Lufthansa warnt vor drastischen Folgen

Lufthansa-Chef Carsten Spohr bestätigte am Mittwoch die angespannte Lage. Dem Konzern fehlen nach eigenen Angaben derzeit rund 25 Prozent des in Europa benötigten Flugbenzins. Ursache seien die Kriegsauswirkungen im Nahen Osten sowie die eingeschränkten Transportwege. Spohr hofft nun auf schnelle Ersatzlieferungen aus den USA, Nigeria und teilweise auch aus Israel. Ziel sei es nicht nur, die aktuelle Versorgungslücke zu schließen, sondern auch die strategischen Lagerbestände wieder aufzufüllen.

Hinter den Kulissen wächst allerdings die Nervosität. Branchenvertreter warnen bereits davor, dass ab Mitte Mai erste Flugzeuge am Boden bleiben könnten, falls sich die Lage weiter zuspitzt. Airlines und Flughäfen bereiten sich intern offenbar bereits auf mögliche Einschränkungen im Flugverkehr vor.

Bundesregierung beschwichtigt – Branche bleibt alarmiert

Während die Luftfahrtbranche Alarm schlägt, versucht die Bundesregierung zu beruhigen.

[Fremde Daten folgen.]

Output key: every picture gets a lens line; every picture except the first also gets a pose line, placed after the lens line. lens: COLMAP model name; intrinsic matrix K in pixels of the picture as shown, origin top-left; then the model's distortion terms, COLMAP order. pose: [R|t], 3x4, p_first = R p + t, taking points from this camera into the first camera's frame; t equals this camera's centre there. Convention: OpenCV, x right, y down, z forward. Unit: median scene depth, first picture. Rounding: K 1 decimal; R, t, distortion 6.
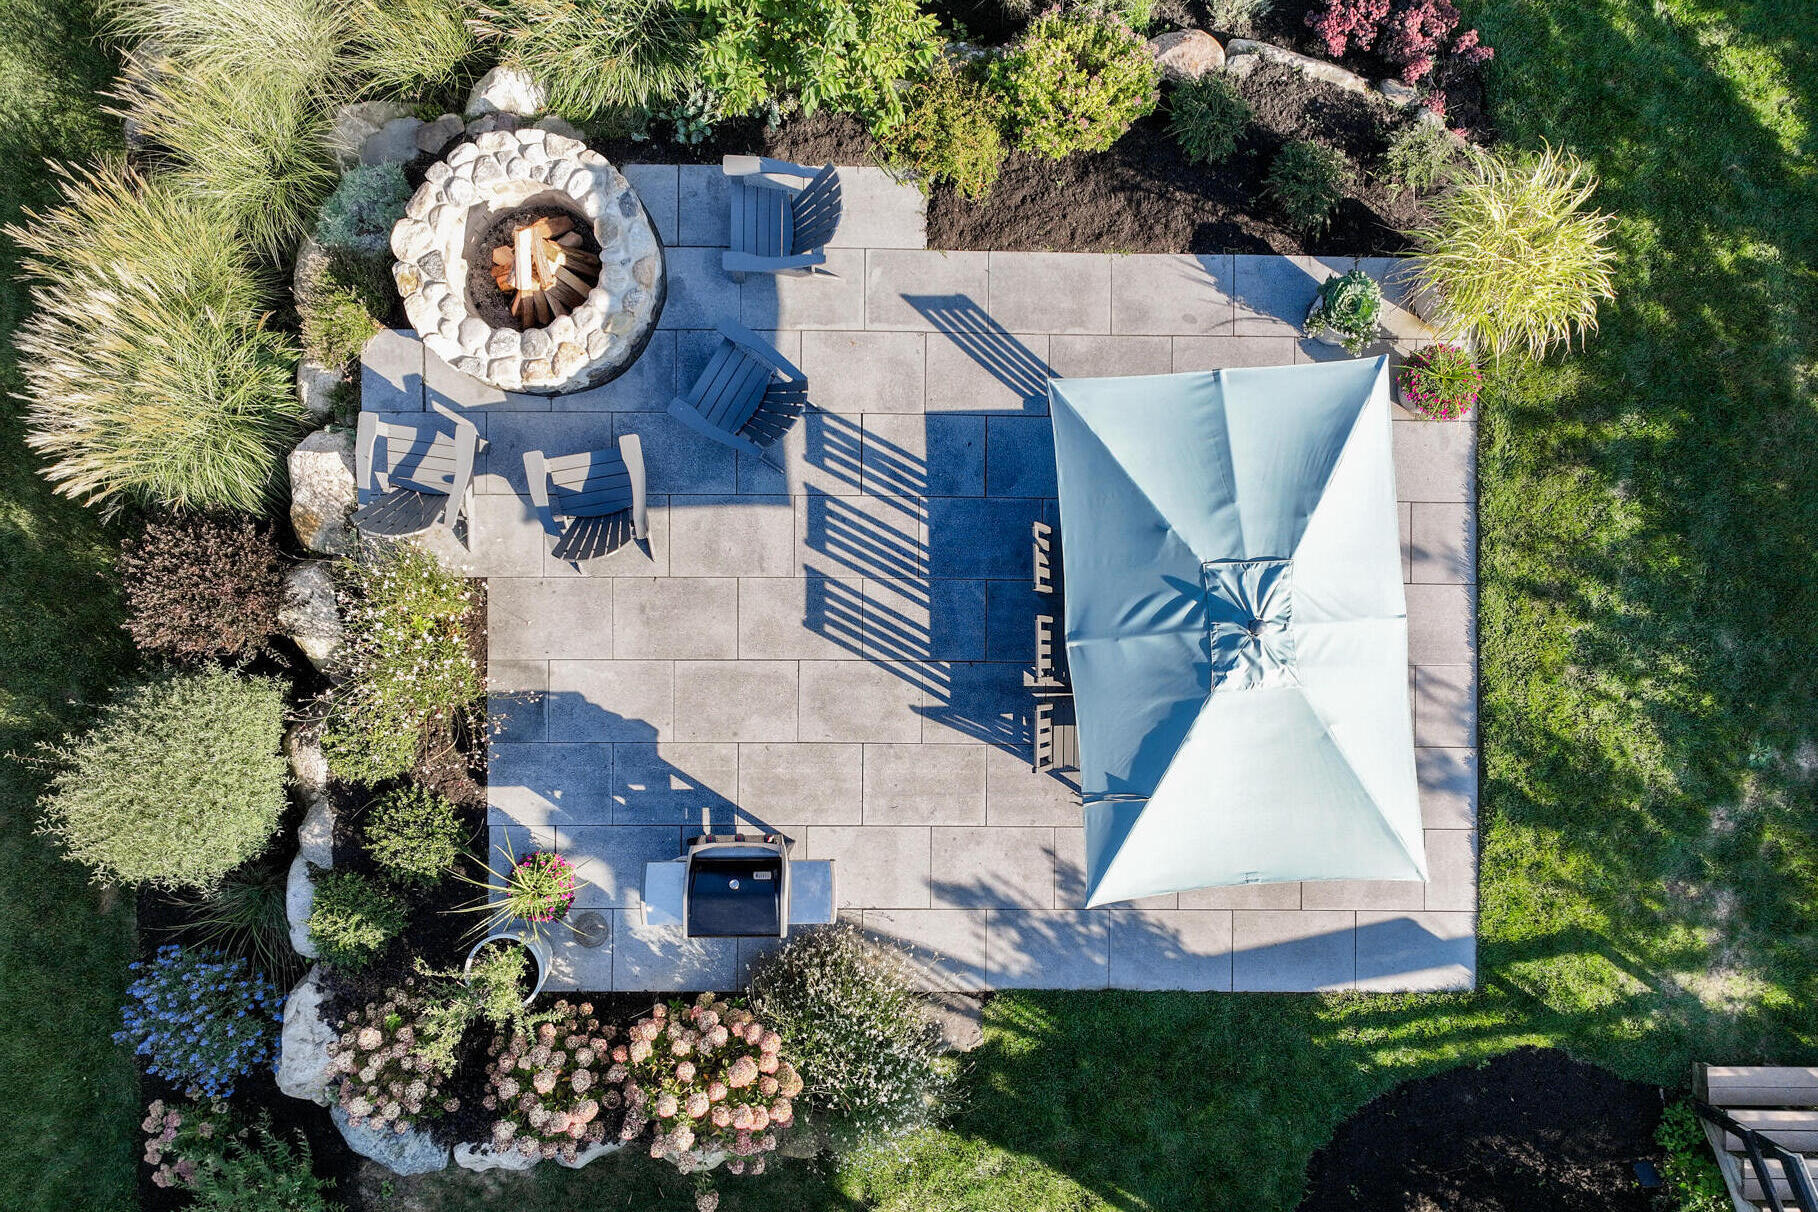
lens RADIAL K [[1290.8, 0, 883.1], [0, 1290.8, 646.6], [0, 0, 1]] dist [0.003015, 0.000976]
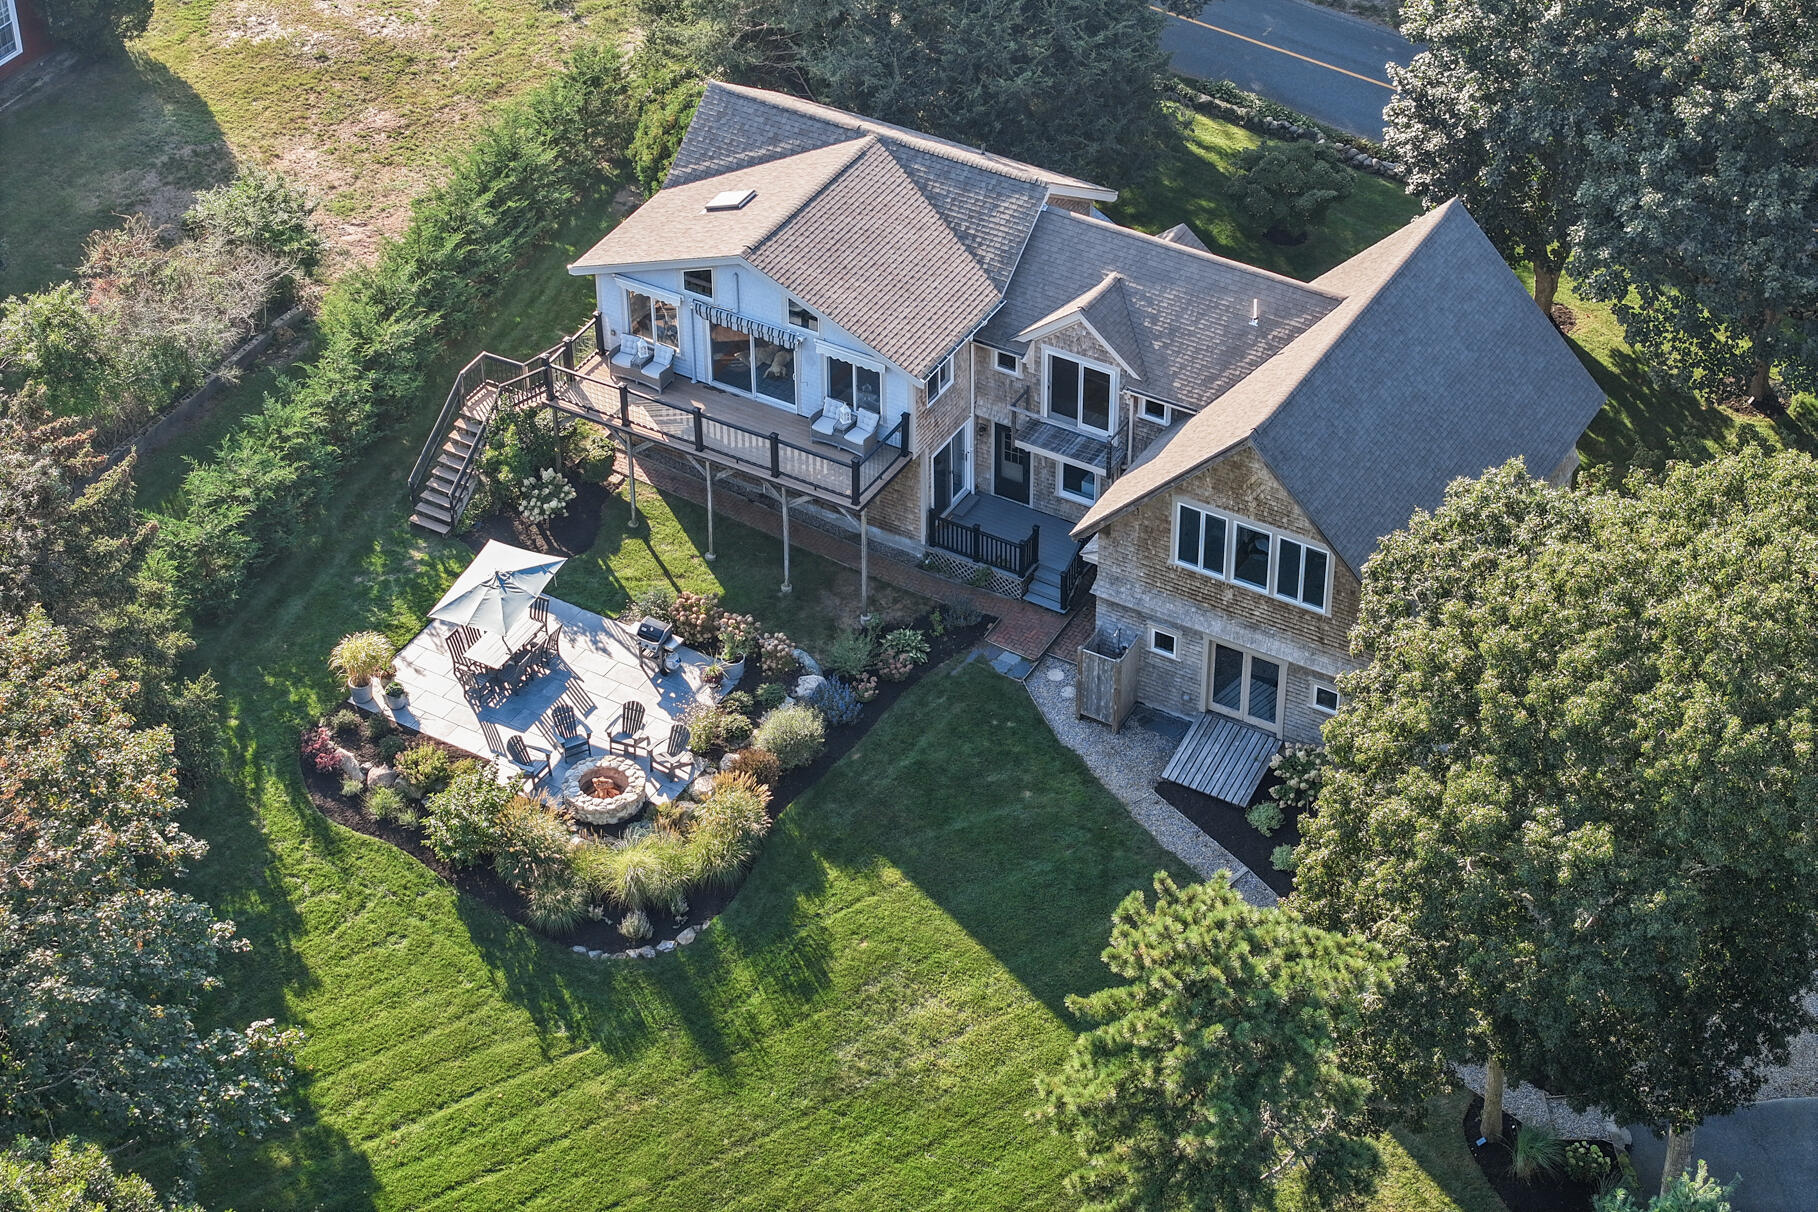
lens RADIAL K [[3661.6, 0, 909.0], [0, 3661.6, 606.0], [0, 0, 1]] dist [-0.203752, 0.603411]
pose [[-0.862710, -0.316702, 0.394247, -3.992097], [0.505634, -0.527749, 0.682506, -5.365824], [-0.008087, 0.788150, 0.615430, -4.456394]]
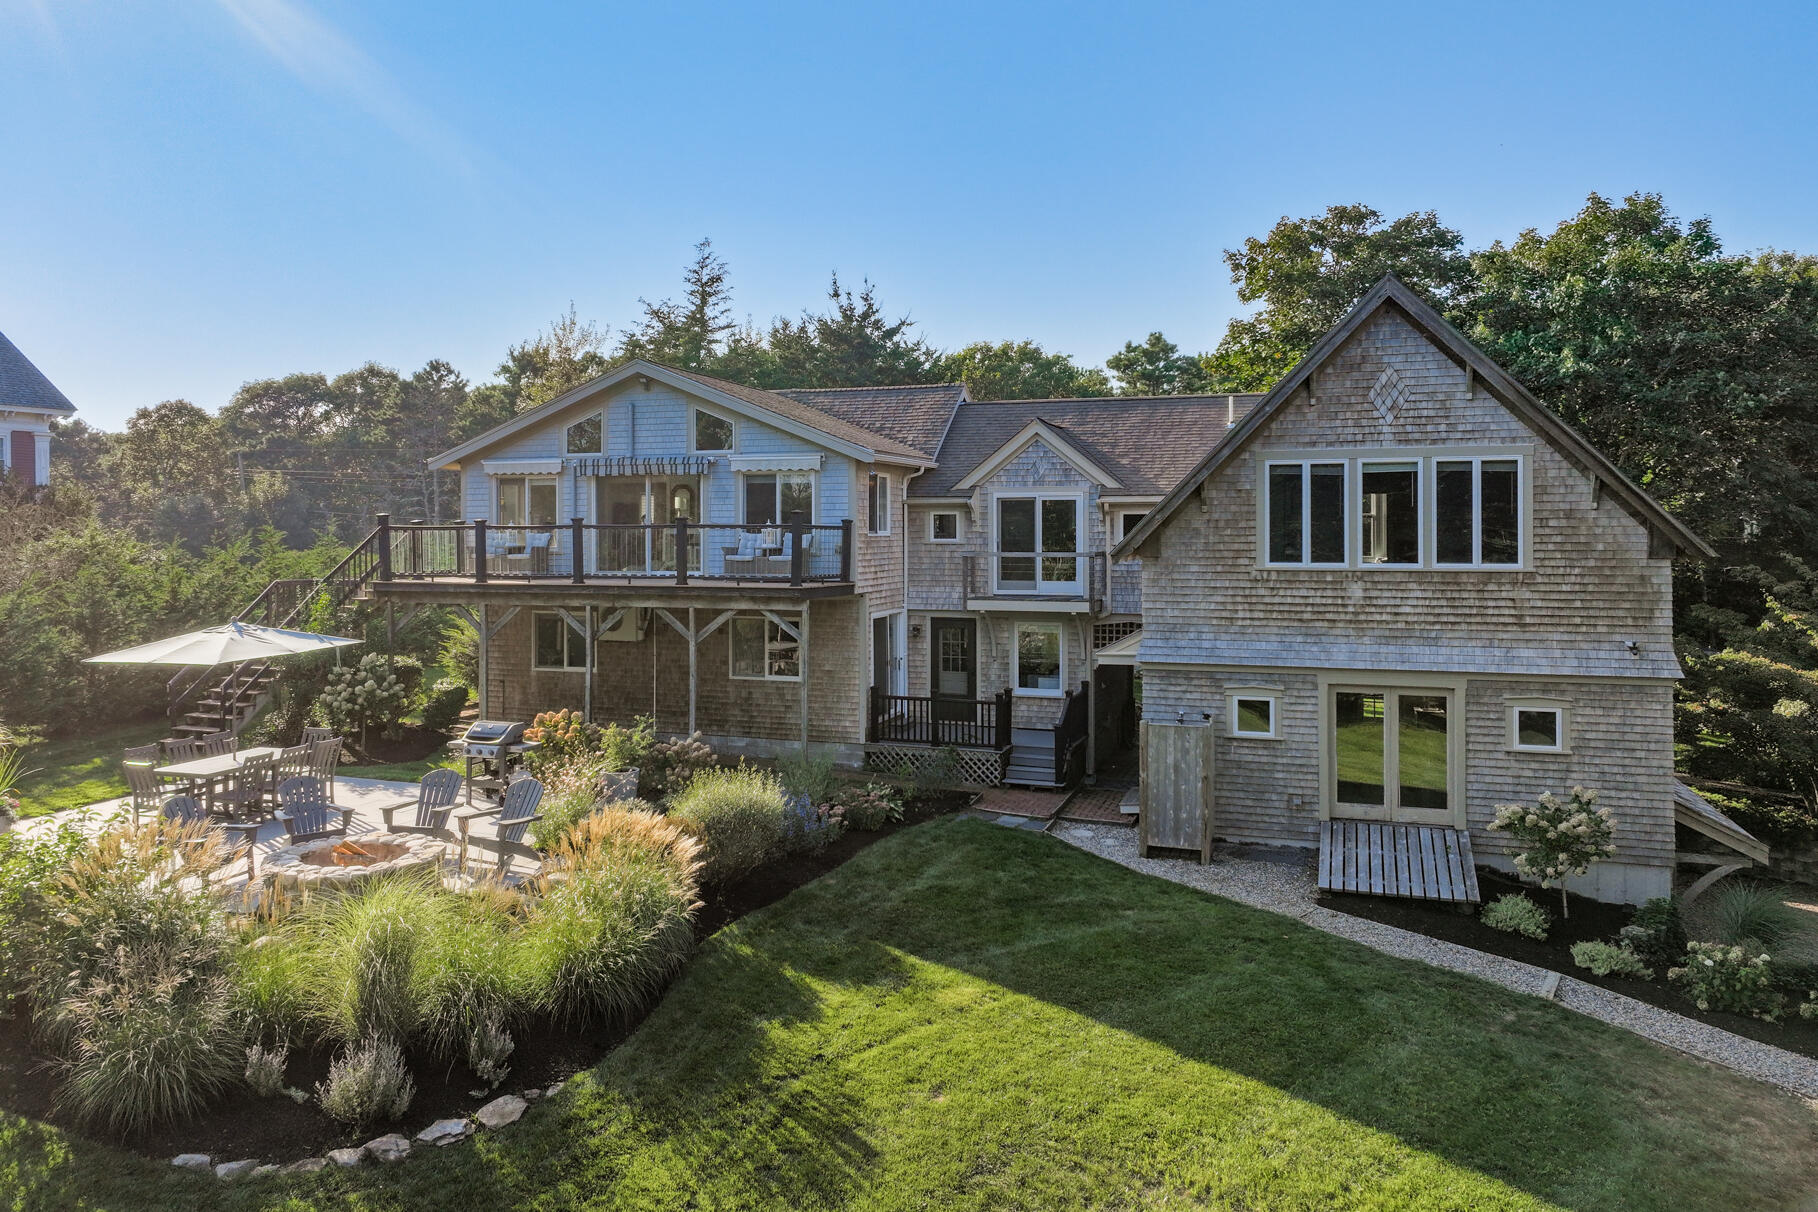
lens RADIAL K [[1281.4, 0, 913.2], [0, 1281.4, 526.5], [0, 0, 1]] dist [0.002584, 0.006544]
pose [[-0.945089, -0.010850, 0.326634, -1.316192], [0.326518, 0.011186, 0.945125, -1.438116], [-0.013908, 0.999879, -0.007030, 0.584984]]
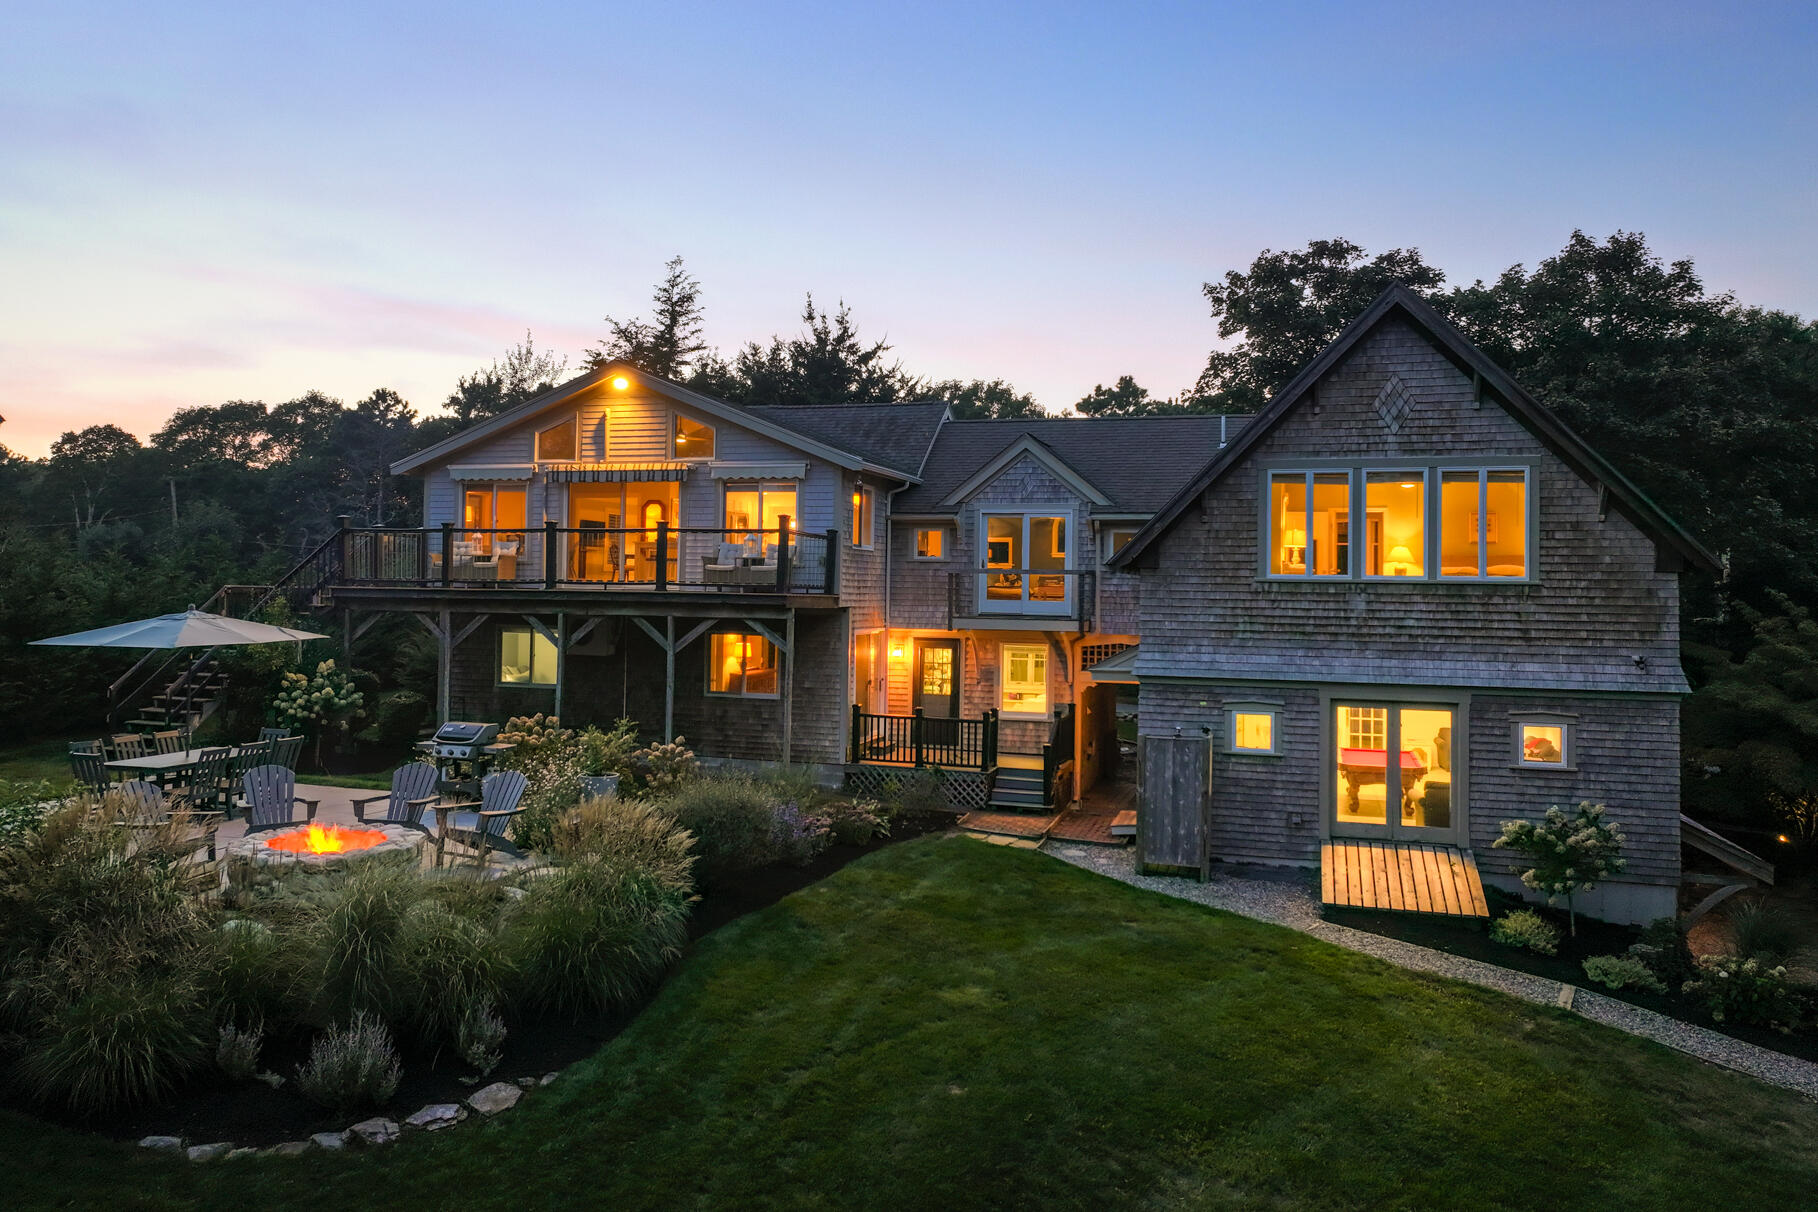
lens RADIAL K [[1308.0, 0, 913.5], [0, 1308.0, 559.5], [0, 0, 1]] dist [0.006113, 0.003888]
pose [[-0.956594, -0.020950, 0.290671, -1.243882], [0.289834, 0.035678, 0.956412, -1.429503], [-0.030408, 0.999144, -0.028057, 0.673965]]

Das Wirtschaftsministerium erklärte, derzeit gebe es keine akuten physischen Engpässe bei Rohöl oder Ölprodukten. Deutschland verfüge weiterhin über strategische Reserven und könne bei Bedarf steuernd eingreifen.

Doch hinter den offiziellen Stellungnahmen wächst die Sorge vor einem länger anhaltenden Energie- und Versorgungsschock. Der Bundesverband der Deutschen Luftverkehrswirtschaft fordert inzwischen staatliche Unterstützung. Neben einer engmaschigen Überwachung der Versorgungslage verlangt die Branche unter anderem niedrigere staatliche Gebühren und eine vorübergehende Aussetzung der Luftverkehrsteuer.

Der Konflikt im Nahen Osten entwickelt sich damit zunehmend auch zu einer Belastungsprobe für Europas Energieversorgung und den internationalen Flugverkehr. Sollte die Lage rund um den Persischen Golf weiter eskalieren, könnten die wirtschaftlichen Folgen schon in wenigen Wochen deutlich spürbar werden.